The next step is to allocate memory for A, B, and C at a GPU. We create three tasks each calling cudaMalloc to allocate space for one matrix. Then, we create a cudaFlow to offload matrix multiplication to a GPU. The entire code is described as follows:

void matrix_multiplication(int* A, int* B, int* C, int M, int K, int N) {
tf::Taskflow taskflow;
tf::Executor executor;
// allocate the host and gpu storage for A
tf::Task allocate_a = taskflow.emplace([&](){
cudaMalloc(&da, M*K*sizeof(int));
}).name("allocate_a");
// allocate the host and gpu storage for B
tf::Task allocate_b = taskflow.emplace([&](){
cudaMalloc(&db, K*N*sizeof(int));
}).name("allocate_b");
// allocate the host and gpu storage for C
tf::Task allocate_c = taskflow.emplace([&](){
cudaMalloc(&dc, M*N*sizeof(int));
}).name("allocate_c");
// create a cudaFlow to run the matrix multiplication
tf::Task cudaFlow = taskflow.emplace([&](tf::cudaFlow& cf){
// copy data to da, db, and dc
tf::cudaTask copy_da = cf.copy(da, A, M*K).name("H2D_A");
tf::cudaTask copy_db = cf.copy(db, B, K*N).name("H2D_B");
tf::cudaTask copy_hc = cf.copy(C, dc, M*N).name("D2H_C");
dim3 grid ((K+16-1)/16, (M+16-1)/16);
dim3 block (16, 16);
tf::cudaTask kmatmul = cf.kernel(grid, block, 0, matmul, da, db, dc, M, K, N)
.name("matmul");
kmatmul.succeed(copy_da, copy_db)
.precede(copy_hc);
}).name("cudaFlow");
// free the gpu storage
auto free = taskflow.emplace([&](){
cudaFree(da);
cudaFree(db);
cudaFree(dc);
}).name("free");
// create dependency
cudaFlow.succeed(allocate_a, allocate_b, allocate_c)
.precede(free);
// dump the graph without unfolding the cudaFlow
taskflow.dump(std::cout);
// run the taskflow
executor.run(taskflow).wait();
// dump the entire execution graph including unfolded cudaFlow
taskflow.dump(std::cout);
}

Within the cudaFlow, we create two host-to-device (H2D) tasks that copy data from A and B to da and db, one device-to-host (D2H) task that copies the result from dc to C, and one kernel task that launches matmul on the GPU (by default, GPU 0). H2D tasks precede the kernel and the kernel precedes the D2H task. These GPU operations form a GPU task graph managed by a cudaFlow. The first dump of the taskflow gives the following graph:

matrix_multiplication_5.svg

A cudaFlow encapsulates a GPU task dependency graph similar to a subflow (see C3: Dynamic Tasking). In order to visualize it, we need to execute the graph first and then dump the taskflow.

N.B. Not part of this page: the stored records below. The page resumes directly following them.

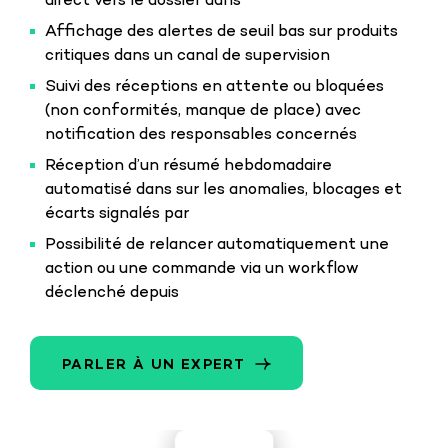
direct vers le dossier dans
Affichage des alertes de seuil bas sur produits
critiques dans un canal de supervision
Suivi des réceptions en attente ou bloquées
(non conformités, manque de place) avec
notification des responsables concernés
Réception d’un résumé hebdomadaire
automatisé dans sur les anomalies, blocages et
écarts signalés par
Possibilité de relancer automatiquement une
action ou une commande via un workflow
déclenché depuis
PARLER À UN EXPERT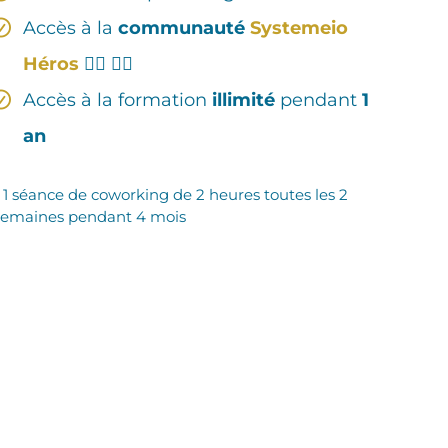
Accès à la
communauté
Systemeio
Héros
🦸‍♀️ 🦸‍♂
Accès à la formation
illimité
pendant
1
an
* 1 séance de coworking de 2 heures toutes les 2
semaines pendant 4 mois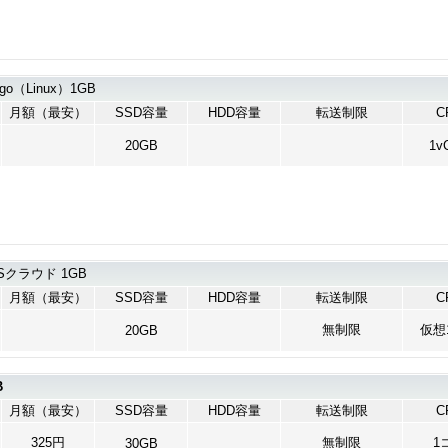
go（Linux）1GB
月額（最安）
SSD容量
HDD容量
転送制限
C
20GB
1v
クラウド 1GB
月額（最安）
SSD容量
HDD容量
転送制限
C
無制限
仮想
20GB
B
月額（最安）
SSD容量
HDD容量
転送制限
C
325円
無制限
1
30GB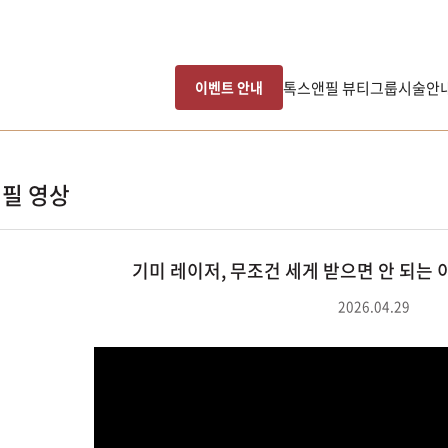
톡스앤필 뷰티그룹
시술안
이벤트 안내
필 영상
기미 레이저, 무조건 세게 받으면 안 되는 
2026.04.29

matrix_multiplication_6.svg

Benchmarking

We run three versions of matrix multiplication, sequential CPU, parallel CPUs, and one GPU, on a machine of 6 Intel i7-8700 CPUs at 3.20GHz and a Nvidia RTX 2080 GPU using various matrix sizes of A, B, and C.

A B C CPU Sequential CPU Parallel GPU Parallel
10x10 10x10 10x10 0.142 ms 0.414 ms 82 ms
100x100 100x100 100x100 1.641 ms 0.733 ms 83 ms
1000x1000 1000x1000 1000x1000 1532 ms 504 ms 85 ms
2000x2000 2000x2000 2000x2000 25688 ms 4387 ms 133 ms
3000x3000 3000x3000 3000x3000 104838 ms 16170 ms 214 ms
4000x4000 4000x4000 4000x4000 250133 ms 39646 ms 427 ms

With the matrix size going up to 1000, the speed-up of GPU over CPUs becomes prominent.